10 Worst No. 1 Draft Picks in NBA History
Markelle Fultz is having a nightmare start to his NBA career. A wrecked shoulder and loss of confidence have seen the Number 1 overall pick of the 2017 NBA Draft struggle mightily in the NBA thus far.
Some have already put forward claims that he is the biggest draft bust of all time, but I'd like to pump the breaks on that one. Fultz has got a couple more years to prove his worth, but his situation got us thinking about who is actually the biggest bust of all time among the Number 1 overall picks.
In this article, we'll rewind the clock and try to rank the guys who just couldn't get the job done in the NBA. We'll be ranking these guys based on their play of course, but also on who the team potentially missed out on by drafting them.
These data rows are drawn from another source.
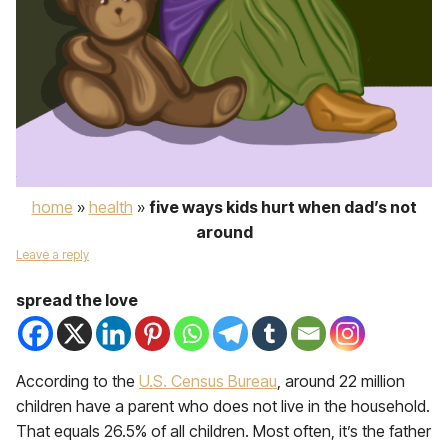
home
»
health
»
five ways kids hurt when dad’s not
around
Leave a reply
spread the love
According to the
U.S. Census Bureau
, around 22 million
children have a parent who does not live in the household.
That equals 26.5% of all children. Most often, it’s the father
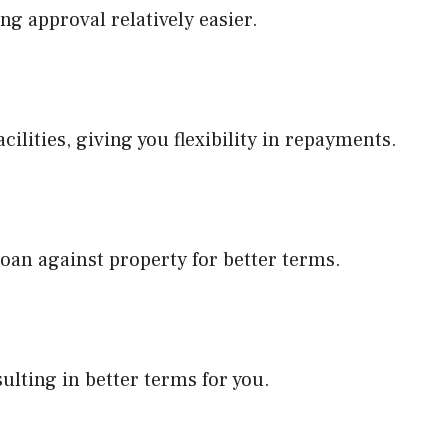
ng approval relatively easier.
acilities, giving you flexibility in repayments.
 loan against property for better terms.
sulting in better terms for you.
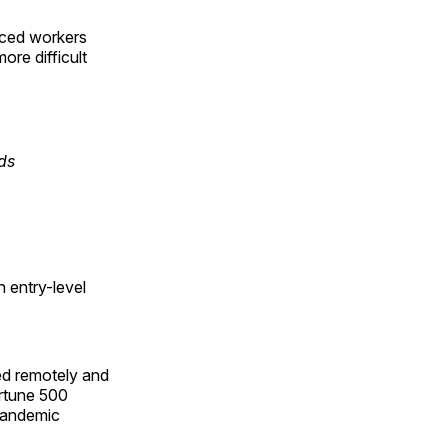
enced workers
ore difficult
ds
 entry-level
ed remotely and
ortune 500
 pandemic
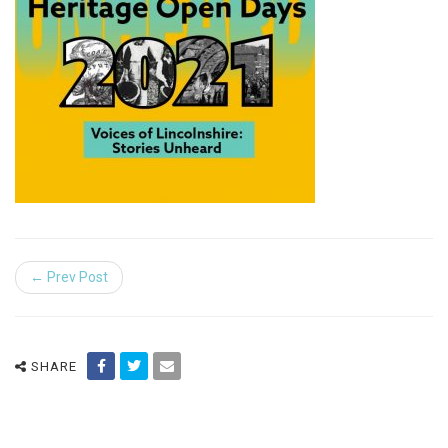
← Prev Post
SHARE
So, here's the top 10:
#10. Pervis Ellison 1989
Never Nervous Pervis in college became Out of Service Pervis when he came into the NBA with the Kings. Ellison played just 32 games his rookie year and was traded to Washington soon after. Ellison enjoyed the best years of his career with the Bullets and had the best year by far of any player on this list in 1991/92, where he averaged 20 Points and 11.2 Rebounds per game, winning Most Improved Player.
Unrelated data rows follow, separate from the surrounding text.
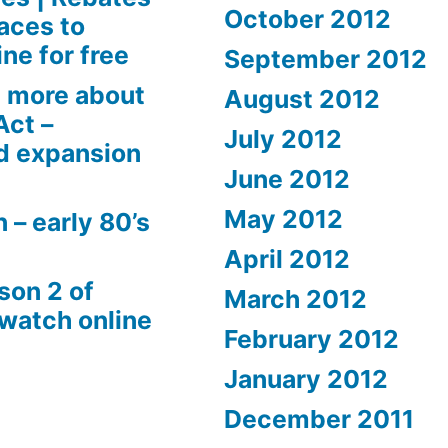
October 2012
aces to
ne for free
September 2012
 more about
August 2012
Act –
July 2012
d expansion
June 2012
May 2012
 – early 80’s
April 2012
son 2 of
March 2012
 watch online
February 2012
January 2012
December 2011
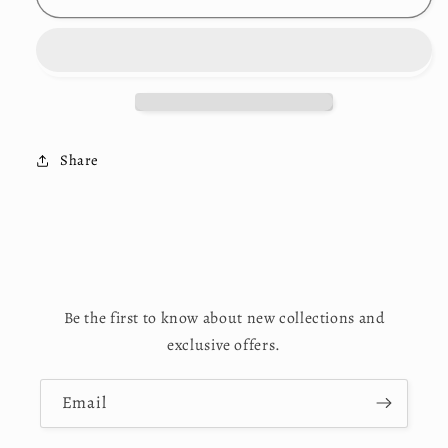
in
in
Virginia&quot;
Virginia&quot;
Logo
Logo
Sweatsuits
Sweatsuits
Share
Be the first to know about new collections and
exclusive offers.
Email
That would be the high point of his career, as it was all downhill post that season, as injuries began taking their toll on his body. Ellison finished his career with averages of 9.5 Points and 6.7 Rebounds.
A point can be made that if not for those injuries, he might have actually ended up having a pretty good NBA career, as evidenced by that 1991/92 season, but alas it didn't last. The Kings missed out on some great players in that draft, in Shawn Kemp, Glen Rice, and Tim Hardaway.
#9 Art Heyman 1963
Art Heyman was a star in college for Duke. A terrific scorer, he's widely regarded as the guy who put the college on the map, as they weren't the force they are known as today before his arrival. His exploits at Duke led to him being drafted 1st overall in the 1963 draft by the New York Knicks.
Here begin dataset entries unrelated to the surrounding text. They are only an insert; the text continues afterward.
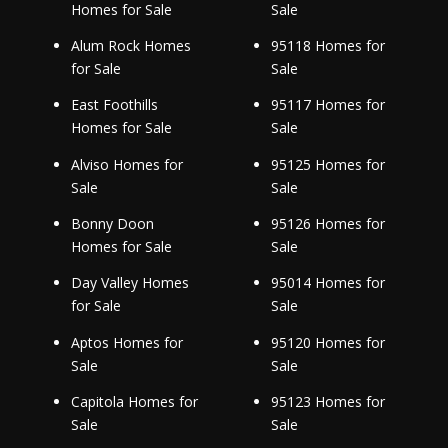
Homes for Sale
Sale
Alum Rock Homes
95118 Homes for
for Sale
Sale
East Foothills
95117 Homes for
Homes for Sale
Sale
Alviso Homes for
95125 Homes for
Sale
Sale
Bonny Doon
95126 Homes for
Homes for Sale
Sale
Day Valley Homes
95014 Homes for
for Sale
Sale
Aptos Homes for
95120 Homes for
Sale
Sale
Capitola Homes for
95123 Homes for
Sale
Sale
Heyman had an instant impact, averaging 15.4 Points and was voted into the NBA All-Rookie team. You'd think he'd kick on from there, but temper issues and outbursts meant that his playing time was cut down significantly.
He was out of New York soon after and was out of the league by 1966. Heyman did ultimately end up having success in the ABA, which he joined in 1967, but just in the NBA terms, he remains one of the biggest busts. He finished his NBA career, averaging 10.2 Points and 2.3 Rebounds. Hall of Famers Nate Thurmond and Gus Johnson were drafted after Heyman.